Jun 15, 2021 - Technology

Nudging our way to better remote work

Illustration of a hand cursor with a string tied around the index finger.

Illustration: Shoshana Gordon/Axios

The HR startup Humu is using "nudges" from behavioral science to help companies to better manage the more permanent transition to remote or hybrid work.

Why it matters: Adopting remote or hybrid work after the emergency of the pandemic will require unlearning the psychological habits of the office and harnessing tools that guide us to making the human connections that used to be automatic.

How it works: Humu "sends personalized, customized nudges to different members of a team at different times and in different combinations that actually change behavior," says Laszlo Bock, the company's co-founder and CEO, and the former head of people at Google.

Background: The company crafts its approach from the work of behavioral economists like Richard Thaler, who pioneered the use of small nudges — such as putting healthy food front and center in a cafeteria while hiding the salty snacks — to direct behavior.

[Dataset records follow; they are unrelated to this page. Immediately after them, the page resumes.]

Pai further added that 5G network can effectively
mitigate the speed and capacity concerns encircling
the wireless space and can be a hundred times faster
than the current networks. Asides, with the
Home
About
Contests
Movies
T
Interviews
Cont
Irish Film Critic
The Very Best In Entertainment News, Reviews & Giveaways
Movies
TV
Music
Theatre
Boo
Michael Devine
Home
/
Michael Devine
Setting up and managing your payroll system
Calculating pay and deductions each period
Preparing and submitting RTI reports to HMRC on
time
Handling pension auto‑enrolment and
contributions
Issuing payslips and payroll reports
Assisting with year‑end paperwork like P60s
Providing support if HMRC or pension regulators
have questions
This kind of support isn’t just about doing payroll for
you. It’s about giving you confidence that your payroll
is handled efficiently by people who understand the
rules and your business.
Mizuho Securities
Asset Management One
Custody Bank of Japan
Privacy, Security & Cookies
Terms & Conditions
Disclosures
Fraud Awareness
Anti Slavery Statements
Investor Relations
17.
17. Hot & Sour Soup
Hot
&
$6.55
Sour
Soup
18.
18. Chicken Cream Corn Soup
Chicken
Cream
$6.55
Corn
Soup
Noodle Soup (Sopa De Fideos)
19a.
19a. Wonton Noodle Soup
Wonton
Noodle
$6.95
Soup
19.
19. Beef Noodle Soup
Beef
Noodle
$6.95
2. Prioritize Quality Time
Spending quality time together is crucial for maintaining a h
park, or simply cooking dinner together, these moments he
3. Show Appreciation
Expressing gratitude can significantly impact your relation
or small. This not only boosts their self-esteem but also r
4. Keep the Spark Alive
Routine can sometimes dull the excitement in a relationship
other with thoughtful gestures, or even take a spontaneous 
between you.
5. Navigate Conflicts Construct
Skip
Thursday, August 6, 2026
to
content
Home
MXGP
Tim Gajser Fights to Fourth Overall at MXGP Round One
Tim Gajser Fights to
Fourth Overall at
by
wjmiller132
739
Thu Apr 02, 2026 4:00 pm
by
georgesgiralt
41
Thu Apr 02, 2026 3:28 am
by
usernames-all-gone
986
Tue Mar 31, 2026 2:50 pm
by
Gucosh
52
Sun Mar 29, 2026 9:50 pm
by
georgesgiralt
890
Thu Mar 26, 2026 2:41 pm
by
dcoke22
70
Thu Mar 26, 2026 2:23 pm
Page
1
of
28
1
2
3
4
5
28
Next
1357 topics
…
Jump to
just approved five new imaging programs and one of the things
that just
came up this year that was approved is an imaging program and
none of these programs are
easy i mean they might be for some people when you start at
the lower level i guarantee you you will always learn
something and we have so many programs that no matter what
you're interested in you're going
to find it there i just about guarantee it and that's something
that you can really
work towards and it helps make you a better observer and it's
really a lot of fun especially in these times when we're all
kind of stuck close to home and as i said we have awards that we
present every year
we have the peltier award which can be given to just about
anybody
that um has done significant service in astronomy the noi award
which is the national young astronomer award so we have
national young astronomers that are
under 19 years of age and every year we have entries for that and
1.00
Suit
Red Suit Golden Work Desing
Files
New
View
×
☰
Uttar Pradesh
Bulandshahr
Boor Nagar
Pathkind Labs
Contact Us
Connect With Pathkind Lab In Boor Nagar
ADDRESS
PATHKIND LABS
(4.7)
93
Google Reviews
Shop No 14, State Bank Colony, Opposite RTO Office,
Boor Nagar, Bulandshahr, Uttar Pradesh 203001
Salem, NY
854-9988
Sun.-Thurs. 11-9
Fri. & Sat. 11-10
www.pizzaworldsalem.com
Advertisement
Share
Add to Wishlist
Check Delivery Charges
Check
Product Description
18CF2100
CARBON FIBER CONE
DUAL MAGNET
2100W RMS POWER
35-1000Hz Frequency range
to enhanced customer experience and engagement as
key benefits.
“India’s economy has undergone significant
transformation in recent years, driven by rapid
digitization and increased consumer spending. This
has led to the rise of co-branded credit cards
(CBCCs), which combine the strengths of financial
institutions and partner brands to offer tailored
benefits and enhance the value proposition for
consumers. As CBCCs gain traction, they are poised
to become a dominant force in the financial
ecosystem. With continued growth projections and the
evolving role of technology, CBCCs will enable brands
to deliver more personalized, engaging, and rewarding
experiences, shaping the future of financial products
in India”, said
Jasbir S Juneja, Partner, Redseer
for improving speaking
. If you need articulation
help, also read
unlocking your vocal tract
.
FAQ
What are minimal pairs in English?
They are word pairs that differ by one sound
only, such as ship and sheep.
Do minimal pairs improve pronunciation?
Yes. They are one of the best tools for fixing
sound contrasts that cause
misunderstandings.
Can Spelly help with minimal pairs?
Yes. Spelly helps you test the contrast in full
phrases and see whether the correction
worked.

  • "If you're working on inclusion, you need to create an atmosphere of psychological safety," says Bock. "So an employee might get a nudge that says, 'You've got a meeting this afternoon — try speaking up in the first 10 minutes.'"

Between the lines: Bock is a believer in the value of remote and hybrid work, but he worries that corporate culture will erode, especially for the millions of people hired during the remote-only period of the pandemic who missed out on what he calls the "imprintable moment" of joining a company, when the feeling of connection is often the strongest.

There's a huge opportunity to be intentional and turbocharge an organization's performance, but people are missing it because they're thinking about work purely as a logistical issue.